(Transcribed page text)

╔══

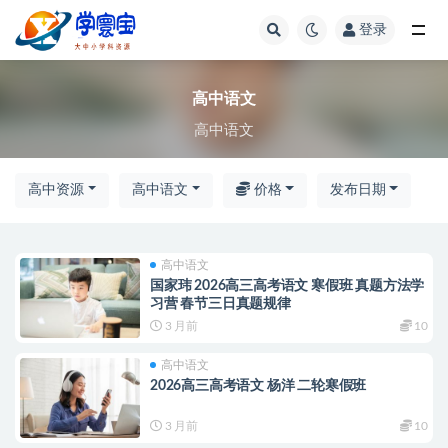
登录
全部
高中语文
高中语文
高中资源
高中语文
价格
发布日期
高中语文
国家玮 2026高三高考语文 寒假班 真题方法学
习营 春节三日真题规律
3 月前
10
高中语文
2026高三高考语文 杨洋 二轮寒假班
3 月前
10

╚══

» TASK ITEM: Update these lines so that every "寒假班" becomes "春季班", keeping everything else the same and leaving the pictures out.

» EXERCISE RESPONSE:
登录
全部
高中语文
高中语文
高中资源
高中语文
价格
发布日期
高中语文
国家玮 2026高三高考语文 春季班 真题方法学
习营 春节三日真题规律
3 月前
10
高中语文
2026高三高考语文 杨洋 二轮春季班
3 月前
10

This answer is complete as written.